-------- DATA FOR THE TASK

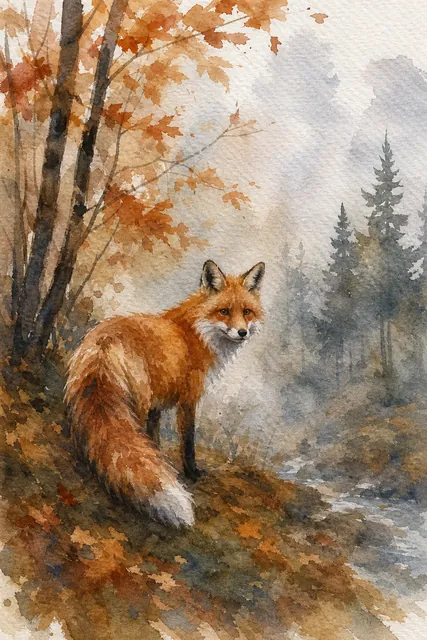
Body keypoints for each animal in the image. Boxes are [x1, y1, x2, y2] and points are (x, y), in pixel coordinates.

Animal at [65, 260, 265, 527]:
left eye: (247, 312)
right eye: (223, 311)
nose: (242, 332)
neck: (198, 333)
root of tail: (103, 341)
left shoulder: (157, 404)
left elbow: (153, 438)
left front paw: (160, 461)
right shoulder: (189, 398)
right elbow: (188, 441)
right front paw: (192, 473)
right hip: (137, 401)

----------------
-------- DATA FOR THE TASK

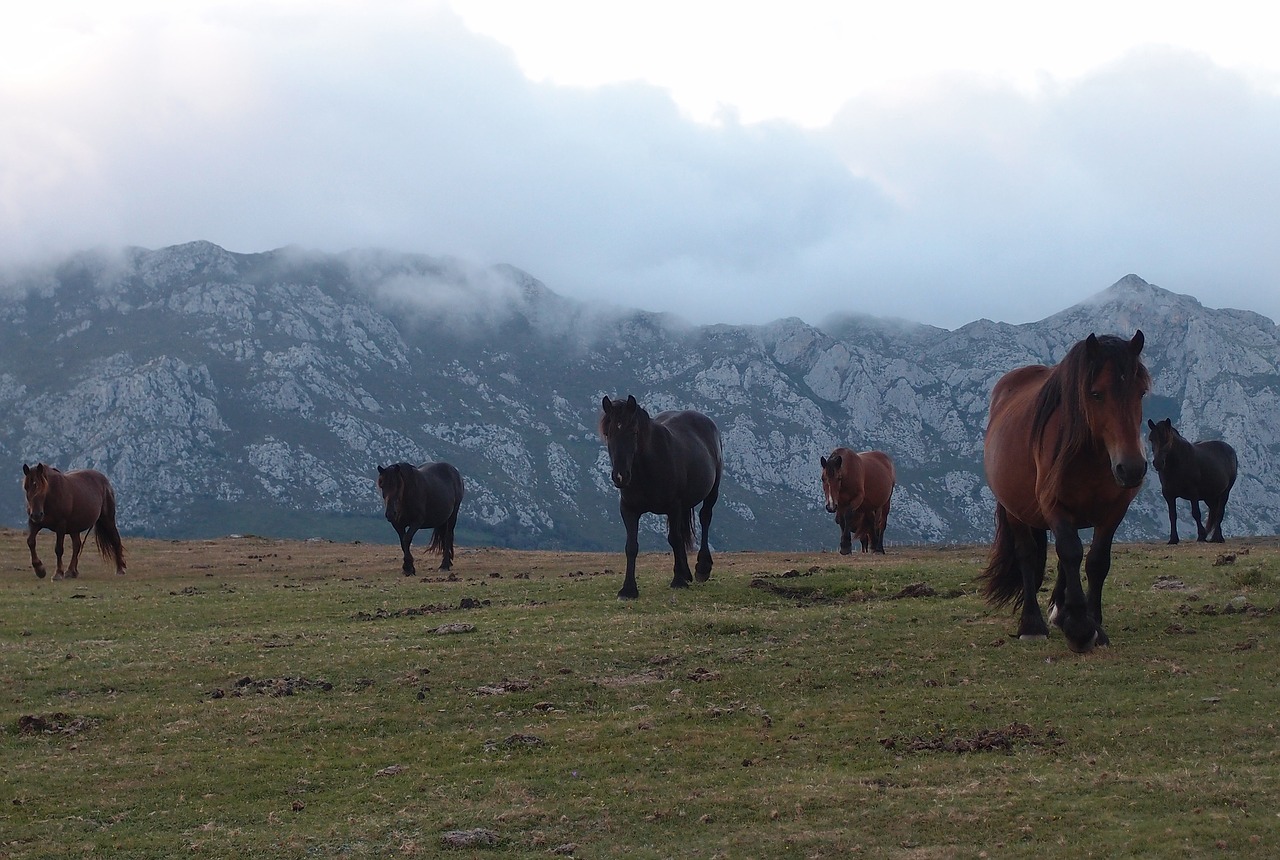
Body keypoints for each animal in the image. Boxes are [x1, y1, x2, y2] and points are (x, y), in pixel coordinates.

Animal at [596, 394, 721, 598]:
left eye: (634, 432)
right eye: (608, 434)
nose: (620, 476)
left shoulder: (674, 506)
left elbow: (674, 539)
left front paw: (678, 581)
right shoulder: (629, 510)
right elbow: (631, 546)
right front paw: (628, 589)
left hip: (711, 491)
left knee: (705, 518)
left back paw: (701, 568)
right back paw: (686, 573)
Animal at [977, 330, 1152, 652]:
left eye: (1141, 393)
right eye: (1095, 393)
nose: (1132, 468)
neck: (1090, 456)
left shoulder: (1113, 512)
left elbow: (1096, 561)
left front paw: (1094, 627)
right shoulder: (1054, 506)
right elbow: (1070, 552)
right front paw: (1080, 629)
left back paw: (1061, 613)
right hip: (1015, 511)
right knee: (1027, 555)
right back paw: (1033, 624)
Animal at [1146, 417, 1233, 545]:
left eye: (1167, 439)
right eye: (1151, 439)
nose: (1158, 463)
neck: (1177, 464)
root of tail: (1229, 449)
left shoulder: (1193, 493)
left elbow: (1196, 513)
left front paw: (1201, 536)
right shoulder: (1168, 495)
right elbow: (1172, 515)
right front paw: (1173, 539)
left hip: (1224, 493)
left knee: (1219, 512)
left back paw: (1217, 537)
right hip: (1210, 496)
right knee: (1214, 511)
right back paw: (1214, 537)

----------------

— WHAT THE EXERCISE ASKS —
Which lines above carry the string "back"? Copy those lines.

— EXERCISE OUTPUT —
left back paw: (701, 568)
right back paw: (686, 573)
left back paw: (1061, 613)
right back paw: (1033, 624)
left back paw: (1217, 537)
right back paw: (1214, 537)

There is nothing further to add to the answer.